Two of the matches come at Atléti’s Metropolitano stadium, and that’s where the Dolphins add the final bit of piquancy to this football feast. Miami won their regular-season meeting with the Washington Commanders at the Santiago Bernabéu last November, but they trained for the previous three days on Atlético’s Metropolitano pitch, and the effect of all that tonnage stomping up and down the playing surface meant the grass had to be completely relaid.

Spain suffered a particularly cold, wet, grey winter, the pitch didn’t settle particularly well, and two huge matches — beating Barcelona 4-0 in the Copa and eliminating Tottenham Hotspur thanks to a first let 5-2 win — hinged hugely on opponents consistently slipping and collapsing, again and again, as their studs gave way. Do you remember the travails of Antonin Kinsky and Mickey Van de Ven — both handing Atléti goals on a plate because they simply fell over?

Even Atléti’s captain and all-time appearance maker, Koke, complained, saying: “It’s not good. We slip, the surface lifts up … A team like Atlético needs the pitch to be in good condition.
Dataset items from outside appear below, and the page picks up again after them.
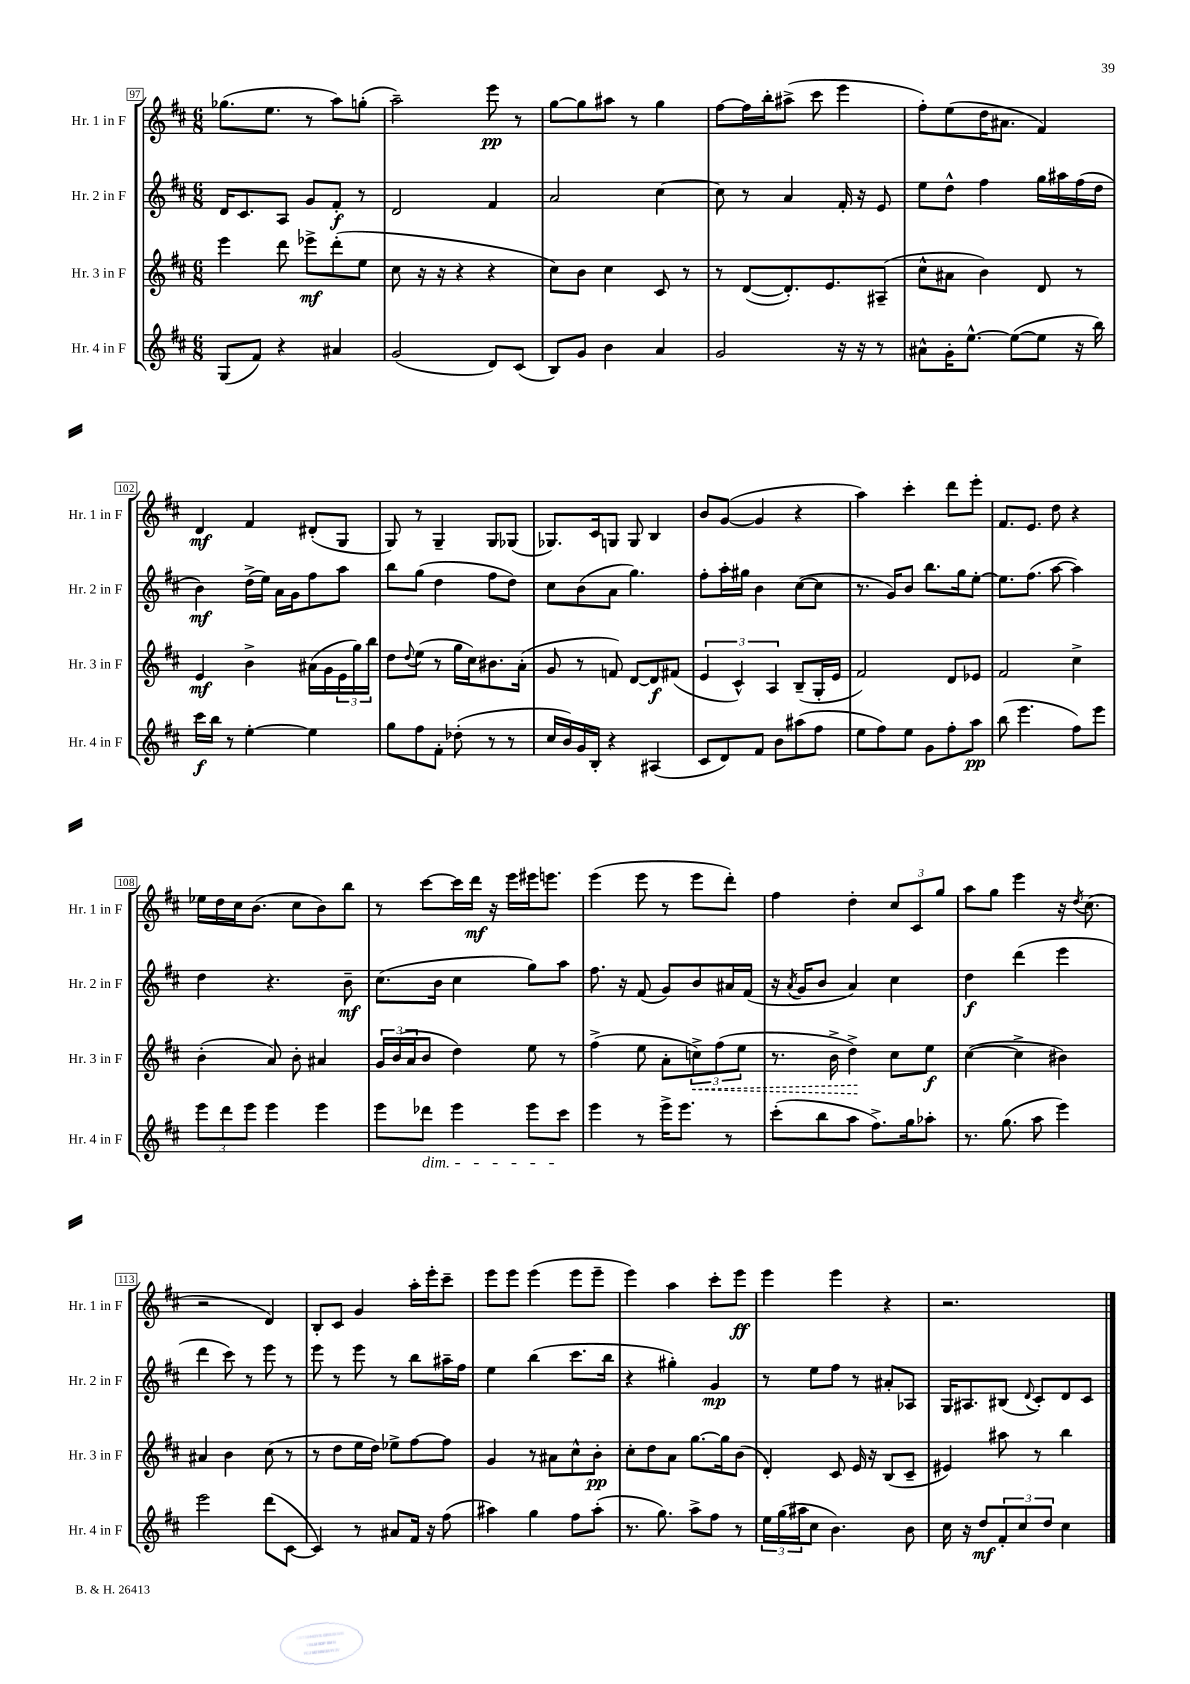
<<
\new StaffGroup <<
\new Staff = "s0" \with { instrumentName = "Hr. 1 in F" shortInstrumentName = "Hr. 1 in F" } {
    \clef treble \key d \major \numericTimeSignature \time 6/8
    ges''8.( e''8. r8 a''8) g''8-.( |
    a''2--) e'''8\pp r8 |
    g''8~ g''8 ais''8 r8 g''4 |
    fis''8~ fis''16 b''16-. ais''8->( cis'''8 e'''4 |
    fis''8-.) e''8( d''16 ais'8. fis'4) |
    d'4\mf fis'4 dis'8-.( g8 |
    g8) r8 g4-- g8 ges8( |
    ges8.) cis'16 g8 g8 b4 |
    b'8 g'8~( g'4 r4 |
    a''4) cis'''4-. d'''8 e'''8-. |
    fis'8. e'8. d''8 r4 |
    ees''16 d''16 cis''16 b'8.( cis''8 b'8) b''8 |
    r8 cis'''8~ cis'''16 d'''16\mf r16 e'''16 eis'''16 e'''8. |
    e'''4( e'''8 r8 e'''8 d'''8-.) |
    fis''4 d''4-. \tuplet 3/2 { cis''8 cis'8 g''8 } |
    a''8 g''8 e'''4 r16 \acciaccatura { d''8 } cis''8.( |
    r2 d'4) |
    b8-. cis'8 g'4 a''16-. e'''16-. cis'''8-- |
    e'''8 e'''8 e'''4( e'''8 e'''8-- |
    e'''4) a''4 cis'''8-. e'''8\ff |
    e'''4 e'''4 r4 |
    r2. \bar "|." |
}
\new Staff = "s1" \with { instrumentName = "Hr. 2 in F" shortInstrumentName = "Hr. 2 in F" } {
    \clef treble \key d \major \numericTimeSignature \time 6/8
    d'16 cis'8. a8 g'8 fis'8-.\f r8 |
    d'2 fis'4 |
    a'2 cis''4~ |
    cis''8 r8 a'4 fis'16-. r16 e'8 |
    e''8 d''8-^ fis''4 g''16 ais''16 fis''16( d''16 |
    b'4\mf) d''16->( e''16) a'16 g'16 fis''8 a''8 |
    b''8 g''8( d''4 fis''8 d''8) |
    cis''8 b'8( a'8 g''4.) |
    fis''8-. a''16-. gis''16 b'4 cis''8~( cis''8 |
    r8. g'16) b'8 b''8. g''16 e''8~-. |
    e''8. fis''8.( a''8~ a''4) |
    d''4 r4. b'8--\mf |
    cis''8.( b'16 cis''4 g''8) a''8 |
    fis''8. r16 fis'8( g'8) b'8 ais'16 fis'16( |
    r16 \acciaccatura { a'8 } g'16 b'8 a'4) cis''4 |
    d''4\f d'''4( e'''4 |
    d'''4 cis'''8) r8 e'''8 r8 |
    e'''8 r8 e'''8 r8 b''8 ais''16-- fis''16 |
    e''4 b''4( cis'''8. b''16 |
    r4 gis''4-.) g'4\mp |
    r8 e''8 fis''8 r8 ais'8-. aes8 |
    g16 ais8. bis8( \appoggiatura { d'8 } cis'8-.) d'8 cis'8 \bar "|." |
}
\new Staff = "s2" \with { instrumentName = "Hr. 3 in F" shortInstrumentName = "Hr. 3 in F" } {
    \clef treble \key d \major \numericTimeSignature \time 6/8
    e'''4 d'''8 ees'''8->\mf d'''8-.( e''8 |
    cis''8 r16 r16 r4 r4 |
    cis''8) b'8 cis''4 cis'8 r8 |
    r8 d'8~( d'8.-.) e'8. ais8--( |
    cis''8-^ ais'8 b'4) d'8 r8 |
    e'4\mf b'4-> ais'16( g'16 \tuplet 3/2 { e'16 g''16) b''16 } |
    d''8 \appoggiatura { d''8 } e''8( r8 g''16 cis''16) bis'8. a'16-.( |
    g'8 r8 f'8) d'8~ d'8\f fis'8( |
    \tuplet 3/2 { e'4 cis'4-^) a4 } b8--( g16-. e'16 |
    fis'2) d'8 ees'8 |
    fis'2 cis''4-> |
    b'4-.( a'8) b'8-. ais'4 |
    \tuplet 3/2 { g'16 b'16( a'16 } b'8 d''4) e''8 r8 |
    fis''4->( e''8 a'8-. \tuplet 3/2 { \once \override Hairpin.style = #'dashed-line c''8->\<) fis''8( e''8 } |
    r8. b'16-> d''4->\!) cis''8 e''8\f |
    cis''4~( cis''4-> bis'4) |
    ais'4 b'4 cis''8( r8 |
    r8 d''8 e''16 d''16) ees''8-> fis''8~ fis''8 |
    g'4 r8 ais'8 cis''8-^ b'8-.\pp |
    cis''8-. d''8 a'8 g''8.~ g''16 b'8( |
    d'4-.) cis'8 e'16 r16 b8( cis'8-- |
    eis'4) ais''8 r8 b''4 \bar "|." |
}
\new Staff = "s3" \with { instrumentName = "Hr. 4 in F" shortInstrumentName = "Hr. 4 in F" } {
    \clef treble \key d \major \numericTimeSignature \time 6/8
    g8( fis'8) r4 ais'4 |
    g'2( d'8) cis'8( |
    b8) g'8 b'4 a'4 |
    g'2 r16 r16 r8 |
    ais'8-^ g'16-. e''8.~-^ e''8~( e''8 r16 b''16) |
    cis'''16\f b''16 r8 e''4~-. e''4 |
    g''8 fis''8 fis'8-. des''8-.( r8 r8 |
    cis''16 b'16) g'16 b16-. r4 ais4( |
    cis'8 d'8) fis'8 b'8 ais''8( fis''8 |
    e''8 fis''8) e''8 g'8 fis''8-. a''8\pp |
    b''8( e'''4. fis''8) e'''8 |
    \tuplet 3/2 { e'''8 d'''8 e'''8 } e'''4 e'''4 |
    e'''8 des'''8\dim e'''4 e'''8 cis'''8\! |
    e'''4 r8 e'''16-> e'''8. r8 |
    cis'''8-.( b''8 a''8 fis''8.->) g''16 aes''8-. |
    r8. g''8.( a''8 e'''4) |
    e'''2 d'''8( cis'8~ |
    cis'4) r8 ais'8 fis'16 r16 fis''8( |
    ais''4) g''4 fis''8 ais''8-.( |
    r8. g''8.) a''8-> fis''8 r8 |
    \tuplet 3/2 { e''16 g''16( ais''16 } cis''8 b'4.) b'8 |
    cis''16 r16 d''8\mf \tuplet 3/2 { fis'8-. cis''8 d''8 } cis''4 \bar "|." |
}
>>
>>
\layout { \context { \Score currentBarNumber = #97 \override BarNumber.stencil = #(make-stencil-boxer 0.1 0.3 ly:text-interface::print) } }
We’re expected to play at a high level, and we need a quality pitch to be able to play, a quality grass.”

Will that play a role? Will Atléti ruin Barcelona’s season (they’ve knocked them out of the Champions League in each of their past two meetings) or will someone like Lamine Yamal defy the odds just like Lionel Messi did in those Clásico Wars’of 2011.

You’ve been forewarned. Don’t miss a minute.